▶ **What to do**: Begin at the line that has "las condiciones ambientales", stop after the line that has "Нет комментариев", and print exactly those lines from the records below, without any pictures.

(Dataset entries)
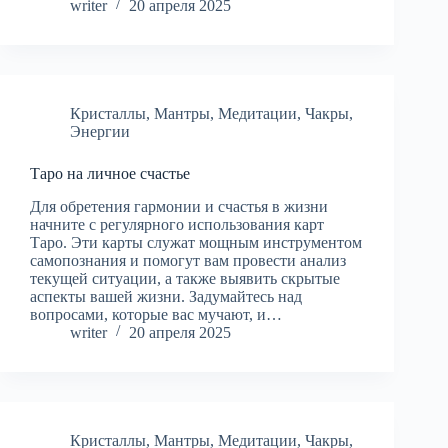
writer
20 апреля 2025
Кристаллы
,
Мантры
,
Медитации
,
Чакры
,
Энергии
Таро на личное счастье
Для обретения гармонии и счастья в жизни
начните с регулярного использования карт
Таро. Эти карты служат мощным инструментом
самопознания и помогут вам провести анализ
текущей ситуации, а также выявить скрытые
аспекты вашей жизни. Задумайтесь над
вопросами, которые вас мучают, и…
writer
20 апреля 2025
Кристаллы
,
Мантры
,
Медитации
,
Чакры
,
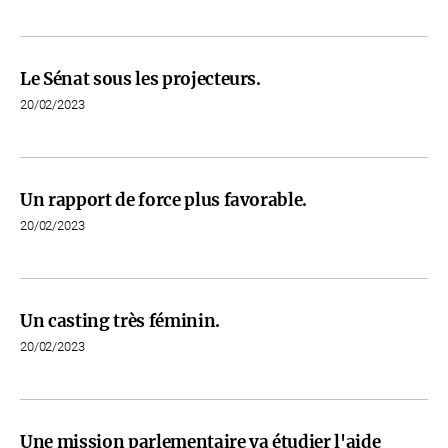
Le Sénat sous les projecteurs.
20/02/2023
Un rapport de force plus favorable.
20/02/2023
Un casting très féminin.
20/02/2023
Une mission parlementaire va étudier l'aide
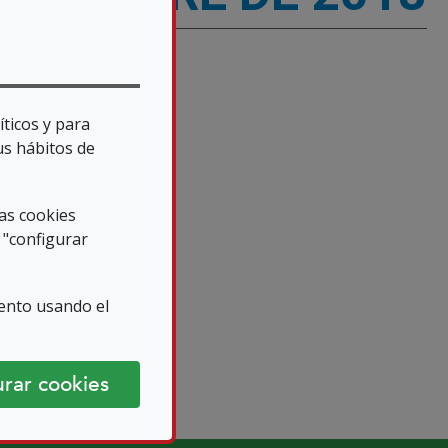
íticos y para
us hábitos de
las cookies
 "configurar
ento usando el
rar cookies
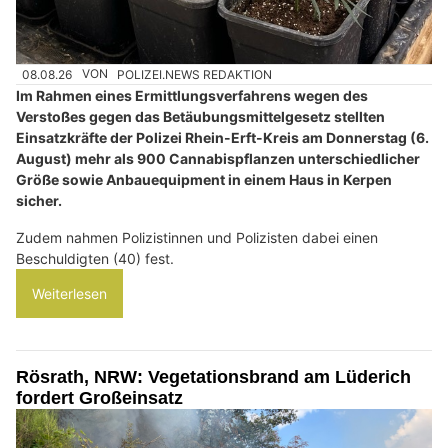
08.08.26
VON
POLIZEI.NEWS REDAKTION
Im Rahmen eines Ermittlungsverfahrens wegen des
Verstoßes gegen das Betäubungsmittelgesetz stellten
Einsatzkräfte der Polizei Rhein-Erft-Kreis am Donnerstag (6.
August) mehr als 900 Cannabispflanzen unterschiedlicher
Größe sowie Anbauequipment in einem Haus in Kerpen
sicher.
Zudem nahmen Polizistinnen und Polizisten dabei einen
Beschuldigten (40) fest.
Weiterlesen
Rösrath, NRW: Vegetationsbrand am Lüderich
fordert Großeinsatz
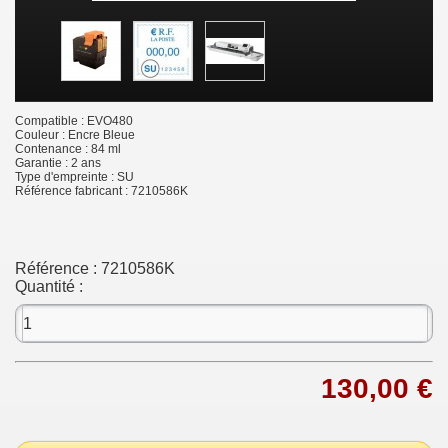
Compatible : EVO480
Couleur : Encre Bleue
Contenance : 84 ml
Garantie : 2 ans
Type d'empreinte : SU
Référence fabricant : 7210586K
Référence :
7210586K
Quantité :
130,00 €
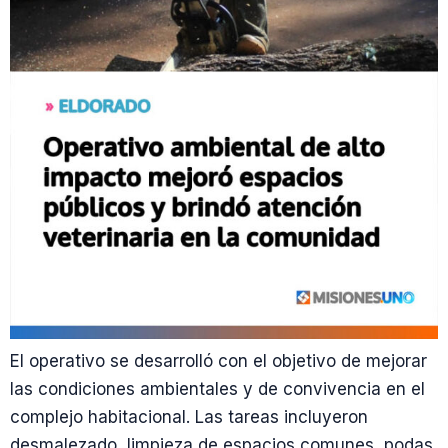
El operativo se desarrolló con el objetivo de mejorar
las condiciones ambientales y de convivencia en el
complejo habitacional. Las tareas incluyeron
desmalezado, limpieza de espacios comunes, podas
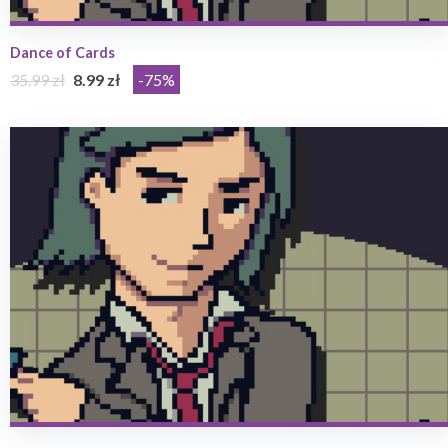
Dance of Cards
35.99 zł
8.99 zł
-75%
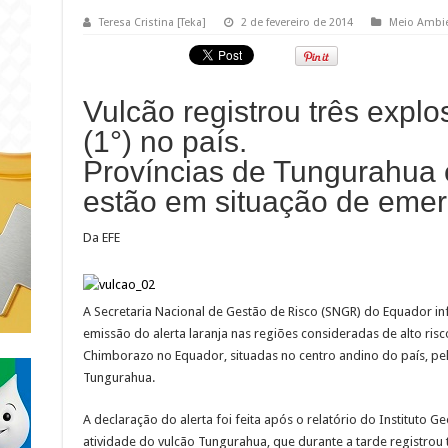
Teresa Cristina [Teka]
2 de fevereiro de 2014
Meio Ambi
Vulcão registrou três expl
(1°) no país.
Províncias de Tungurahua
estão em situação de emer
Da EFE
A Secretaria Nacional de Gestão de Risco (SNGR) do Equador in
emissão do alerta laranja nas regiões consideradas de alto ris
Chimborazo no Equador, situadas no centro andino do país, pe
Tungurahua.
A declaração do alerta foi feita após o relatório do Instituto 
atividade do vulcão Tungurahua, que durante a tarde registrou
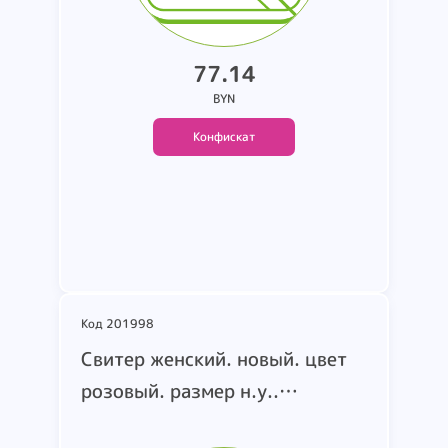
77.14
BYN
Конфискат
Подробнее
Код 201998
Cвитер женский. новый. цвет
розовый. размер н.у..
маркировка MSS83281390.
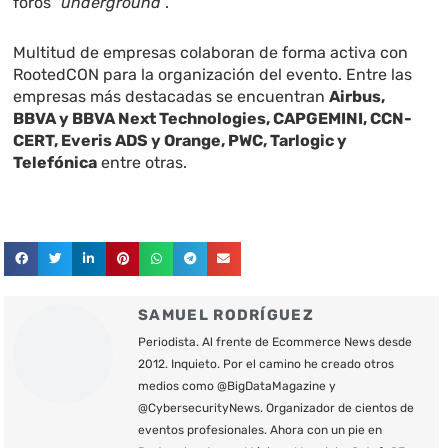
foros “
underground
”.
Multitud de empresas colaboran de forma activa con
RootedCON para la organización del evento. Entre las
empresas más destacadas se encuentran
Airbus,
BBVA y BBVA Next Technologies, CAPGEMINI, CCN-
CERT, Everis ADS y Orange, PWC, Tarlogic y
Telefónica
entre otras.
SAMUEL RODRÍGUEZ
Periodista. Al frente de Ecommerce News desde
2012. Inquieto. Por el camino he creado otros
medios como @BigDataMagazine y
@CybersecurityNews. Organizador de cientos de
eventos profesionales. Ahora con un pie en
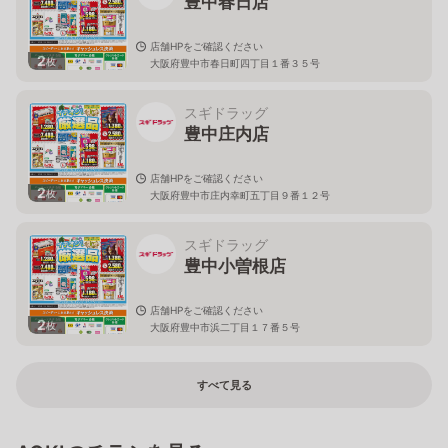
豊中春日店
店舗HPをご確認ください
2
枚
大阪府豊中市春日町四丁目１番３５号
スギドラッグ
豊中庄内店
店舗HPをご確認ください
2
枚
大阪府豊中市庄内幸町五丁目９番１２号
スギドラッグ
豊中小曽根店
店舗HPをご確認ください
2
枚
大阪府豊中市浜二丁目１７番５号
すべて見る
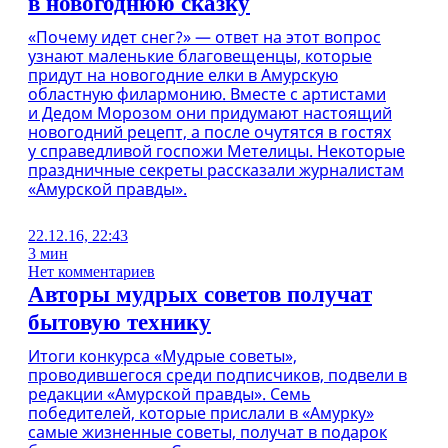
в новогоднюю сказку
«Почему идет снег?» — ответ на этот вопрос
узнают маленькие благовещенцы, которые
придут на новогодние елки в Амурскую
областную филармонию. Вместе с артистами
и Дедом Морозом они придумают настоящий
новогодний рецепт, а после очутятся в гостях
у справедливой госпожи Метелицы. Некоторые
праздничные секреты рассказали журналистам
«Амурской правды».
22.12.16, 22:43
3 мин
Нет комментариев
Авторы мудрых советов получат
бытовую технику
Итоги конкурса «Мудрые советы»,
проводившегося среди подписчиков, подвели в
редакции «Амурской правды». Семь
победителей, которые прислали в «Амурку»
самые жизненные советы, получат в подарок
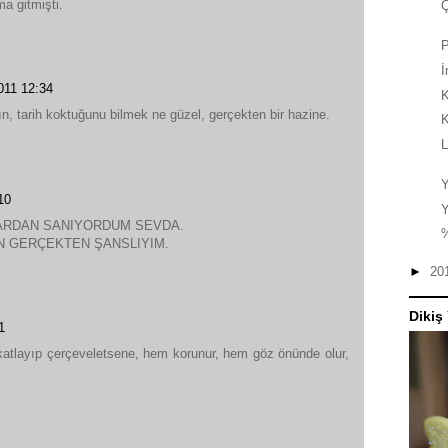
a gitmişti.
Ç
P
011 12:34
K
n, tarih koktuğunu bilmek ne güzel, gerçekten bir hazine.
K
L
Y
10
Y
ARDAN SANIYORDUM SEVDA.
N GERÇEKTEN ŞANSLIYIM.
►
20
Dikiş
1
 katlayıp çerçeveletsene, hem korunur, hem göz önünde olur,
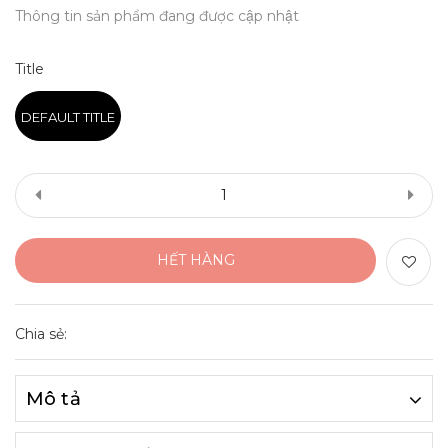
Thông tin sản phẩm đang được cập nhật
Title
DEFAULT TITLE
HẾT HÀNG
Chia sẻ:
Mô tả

▶ **Expected output**:
las condiciones ambientales y de convivencia en el
complejo habitacional. Las tareas incluyeron
desmalezado, limpieza de espacios comunes, podas
Dance of Cards
35.99 zł
8.99 zł
-75%
Teresa Cristina [Teka]
2 de fevereiro de 2014
Meio Ambi
Vulcão registrou três expl
(1°) no país.
Províncias de Tungurahua
estão em situação de emer
Da EFE
A Secretaria Nacional de Gestão de Risco (SNGR) do Equador in
emissão do alerta laranja nas regiões consideradas de alto ris
Chimborazo no Equador, situadas no centro andino do país, pe
Tungurahua.
A declaração do alerta foi feita após o relatório do Instituto 
atividade do vulcão Tungurahua, que durante a tarde registrou
77.14
BYN
Конфискат
Подробнее
Код 201998
Cвитер женский. новый. цвет
розовый. размер н.у..
маркировка MSS83281390.
foros “
underground
”.
Multitud de empresas colaboran de forma activa con
RootedCON para la organización del evento. Entre las
empresas más destacadas se encuentran
Airbus,
BBVA y BBVA Next Technologies, CAPGEMINI, CCN-
CERT, Everis ADS y Orange, PWC, Tarlogic y
Telefónica
entre otras.
SAMUEL RODRÍGUEZ
Periodista. Al frente de Ecommerce News desde
2012. Inquieto. Por el camino he creado otros
medios como @BigDataMagazine y
@CybersecurityNews. Organizador de cientos de
eventos profesionales. Ahora con un pie en
豊中春日店
店舗HPをご確認ください
2
枚
大阪府豊中市春日町四丁目１番３５号
スギドラッグ
豊中庄内店
店舗HPをご確認ください
2
枚
大阪府豊中市庄内幸町五丁目９番１２号
スギドラッグ
豊中小曽根店
店舗HPをご確認ください
2
枚
大阪府豊中市浜二丁目１７番５号
すべて見る
в новогоднюю сказку
«Почему идет снег?» — ответ на этот вопрос
узнают маленькие благовещенцы, которые
придут на новогодние елки в Амурскую
областную филармонию. Вместе с артистами
и Дедом Морозом они придумают настоящий
новогодний рецепт, а после очутятся в гостях
у справедливой госпожи Метелицы. Некоторые
праздничные секреты рассказали журналистам
«Амурской правды».
22.12.16, 22:43
3 мин
Нет комментариев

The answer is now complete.